夜深,房间内一片昏暗,只有水族箱正在发亮。醍醐京弥穿着浴袍,一腿屈膝坐在地毯上,透过落地窗凝视夜景。虽然比不上东京塔,这个高度已经足够观赏部分灯火。
也足够让人产生坠落的错觉。
“主人,”一期一振的声音在背后响起,“不擦干头发,会感冒的。”
话音未落,付丧神跪坐在他身后, 用毛巾盖住他的脑袋,给他擦起了头发。
“谢谢,”醍醐京弥感受着脑袋上恰到好处的力道,“是照顾短刀们习惯了吗?”
“不, ”一期一振回答,“比起生活废的主人, 弟弟们都很自觉。”
“......一期,你是不是跟景吾学坏了?”
“事实而已,”一期一振认为自己很正常,“倒是主人, 在现世的表现和我们以前想象的不太一样。”
“噫,你们的想象是怎样?”
“正直,坦率,坚毅,却又温柔真诚。”
“......这个人我可不认识。”
“现在看来,主人也有冷漠残酷的一面。”
“嗯......没办法,这几年在本丸,实在是沉迷学习,不可自拔,”醍醐京弥耸了耸肩,“表里不一,让你失望了真抱歉。”
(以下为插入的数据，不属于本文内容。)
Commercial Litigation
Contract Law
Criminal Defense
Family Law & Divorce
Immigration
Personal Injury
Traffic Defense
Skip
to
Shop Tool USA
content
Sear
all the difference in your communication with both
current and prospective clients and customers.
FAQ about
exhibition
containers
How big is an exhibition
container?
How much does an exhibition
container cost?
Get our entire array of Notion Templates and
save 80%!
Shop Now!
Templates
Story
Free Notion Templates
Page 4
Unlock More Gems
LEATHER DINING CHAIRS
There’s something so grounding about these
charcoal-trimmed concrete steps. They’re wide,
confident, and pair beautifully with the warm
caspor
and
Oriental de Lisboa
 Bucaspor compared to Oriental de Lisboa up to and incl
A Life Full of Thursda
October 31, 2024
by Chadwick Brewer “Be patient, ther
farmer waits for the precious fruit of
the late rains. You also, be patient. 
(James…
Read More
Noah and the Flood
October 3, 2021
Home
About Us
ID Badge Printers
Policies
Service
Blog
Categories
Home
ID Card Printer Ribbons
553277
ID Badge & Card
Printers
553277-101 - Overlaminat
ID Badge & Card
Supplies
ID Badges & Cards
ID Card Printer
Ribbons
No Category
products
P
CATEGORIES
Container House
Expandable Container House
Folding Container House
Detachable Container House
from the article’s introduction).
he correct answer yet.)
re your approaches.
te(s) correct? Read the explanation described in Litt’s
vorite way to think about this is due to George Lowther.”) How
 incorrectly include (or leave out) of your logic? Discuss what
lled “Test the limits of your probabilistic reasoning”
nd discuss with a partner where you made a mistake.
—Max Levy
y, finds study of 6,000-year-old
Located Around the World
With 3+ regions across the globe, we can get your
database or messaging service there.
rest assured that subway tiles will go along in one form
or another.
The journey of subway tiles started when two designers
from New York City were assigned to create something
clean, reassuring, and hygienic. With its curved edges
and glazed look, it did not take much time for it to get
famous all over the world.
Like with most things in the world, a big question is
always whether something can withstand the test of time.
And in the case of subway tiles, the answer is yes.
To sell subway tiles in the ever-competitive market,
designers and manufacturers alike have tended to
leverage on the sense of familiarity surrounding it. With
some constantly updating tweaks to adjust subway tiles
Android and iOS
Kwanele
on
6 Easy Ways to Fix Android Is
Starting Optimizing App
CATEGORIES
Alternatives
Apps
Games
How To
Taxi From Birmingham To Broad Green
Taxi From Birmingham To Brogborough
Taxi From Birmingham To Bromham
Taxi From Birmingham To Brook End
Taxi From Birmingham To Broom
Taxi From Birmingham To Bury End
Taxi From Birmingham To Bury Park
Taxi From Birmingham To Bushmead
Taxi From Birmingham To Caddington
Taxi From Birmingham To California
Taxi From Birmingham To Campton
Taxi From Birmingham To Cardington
“不,”一期一振把毛巾放到一边,直起身,双手环绕审神者的肩膀,把他的脑袋整个抱进怀里,“你从未令我失望。”
“在此之前,樱冢星史郎的逃跑,”一期一振看着倒映在窗户玻璃上的审神者的眼睛,“是主人故意的吧?”
“没错,”醍醐京弥和一期一振透过镜像对视,“毕竟我只是剥夺了他的身份。”
“甚至连一点损伤都没有造成,”一期一振是他的武器,当然知道自己砍了什么,“主人不是表里不一,还是那么坦率。”
“我还以为,你会质问我为什么会放过他。”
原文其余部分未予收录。